Between July and December 2019, APIMA facilitated 67 discussions with 1,916 participants that addressed migrant rights, risks associated with migration and questions that family members of the departed have about their loved ones, who often go missing.
Success at home
As he watched people from the community arrive at the distribution site, Mohammad nods toward an elderly woman wearing a brightly colored headwrap as she collects her hygiene kit.
“That is the mother of my friend who died on one of our attempts to reach Spain,” he says. During a community talk organized by APIMA, Mohammad told the story of what had happened to his friend, which helped the man’s mother confront her grief.
APIMA works with partners in Yarakh under the premise that youth and communities must value success at home beyond migration, and families and communities must reduce pressure on youth to migrate. Adapting to the new challenges brought on by the coronavirus crisis, APIMA is striving to keep vulnerable families afloat as lockdowns hobble one of Senegal’s biggest export markets.

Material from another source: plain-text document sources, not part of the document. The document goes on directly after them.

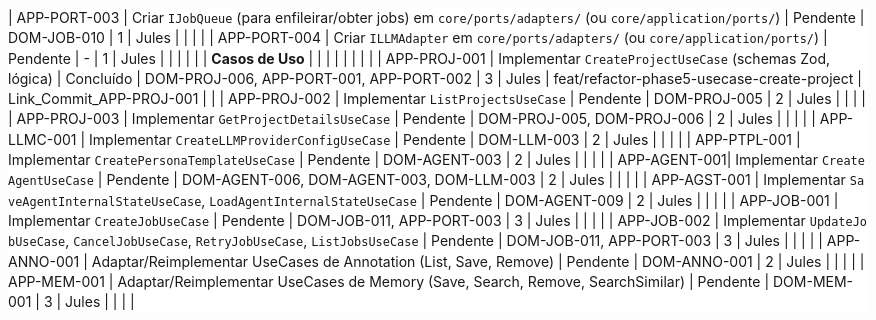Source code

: | APP-PORT-003 | Criar `IJobQueue` (para enfileirar/obter jobs) em `core/ports/adapters/` (ou `core/application/ports/`)            | Pendente      | DOM-JOB-010        | 1                  | Jules       |                                            |                            |                                                                                                                                              |
| APP-PORT-004 | Criar `ILLMAdapter` em `core/ports/adapters/` (ou `core/application/ports/`)                                      | Pendente      | -                  | 1                  | Jules       |                                            |                            |                                                                                                                                              |
|              | **Casos de Uso**                                                                                                   |               |                    |                    |             |                                            |                            |                                                                                                                                              |
| APP-PROJ-001 | Implementar `CreateProjectUseCase` (schemas Zod, lógica)                                                           | Concluído     | DOM-PROJ-006, APP-PORT-001, APP-PORT-002 | 3 | Jules | feat/refactor-phase5-usecase-create-project | Link_Commit_APP-PROJ-001 |                                                                                                                                              |
| APP-PROJ-002 | Implementar `ListProjectsUseCase`                                                                                  | Pendente      | DOM-PROJ-005       | 2                  | Jules       |                                            |                            |                                                                                                                                              |
| APP-PROJ-003 | Implementar `GetProjectDetailsUseCase`                                                                             | Pendente      | DOM-PROJ-005, DOM-PROJ-006 | 2        | Jules       |                                            |                            |                                                                                                                                              |
| APP-LLMC-001 | Implementar `CreateLLMProviderConfigUseCase`                                                                       | Pendente      | DOM-LLM-003        | 2                  | Jules       |                                            |                            |                                                                                                                                              |
| APP-PTPL-001 | Implementar `CreatePersonaTemplateUseCase`                                                                         | Pendente      | DOM-AGENT-003      | 2                  | Jules       |                                            |                            |                                                                                                                                              |
| APP-AGENT-001| Implementar `CreateAgentUseCase`                                                                                   | Pendente      | DOM-AGENT-006, DOM-AGENT-003, DOM-LLM-003 | 2 | Jules   |                                            |                            |                                                                                                                                              |
| APP-AGST-001 | Implementar `SaveAgentInternalStateUseCase`, `LoadAgentInternalStateUseCase`                                       | Pendente      | DOM-AGENT-009      | 2                  | Jules       |                                            |                            |                                                                                                                                              |
| APP-JOB-001  | Implementar `CreateJobUseCase`                                                                                     | Pendente      | DOM-JOB-011, APP-PORT-003 | 3            | Jules       |                                            |                            |                                                                                                                                              |
| APP-JOB-002  | Implementar `UpdateJobUseCase`, `CancelJobUseCase`, `RetryJobUseCase`, `ListJobsUseCase`                           | Pendente      | DOM-JOB-011, APP-PORT-003 | 3            | Jules       |                                            |                            |                                                                                                                                              |
| APP-ANNO-001 | Adaptar/Reimplementar UseCases de Annotation (List, Save, Remove)                                                  | Pendente      | DOM-ANNO-001       | 2                  | Jules       |                                            |                            |                                                                                                                                              |
| APP-MEM-001  | Adaptar/Reimplementar UseCases de Memory (Save, Search, Remove, SearchSimilar)                                     | Pendente      | DOM-MEM-001        | 3                  | Jules       |                                            |                            |                                                                                                                                              |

Mohammad’s experience exemplifies the risks inherent in irregular migration and the benefits of work available locally.
Upon his return, Mohammad met a woman from the northern Senegalese town of St. Louis who was vacationing in Yarakh. They got married and have just welcomed their first child. Mohammad had since left the fishing sector and found a job as a security guard that pays $100 a month. For him, it is a reliable source of income. The coronavirus crisis has for now put his job on hold, but he feels he is back on track as a returnee.
“I don’t want my son to have the same path as me. I wish him a long life, and if I have money, I will make sure he studies,” he says, before heading back home.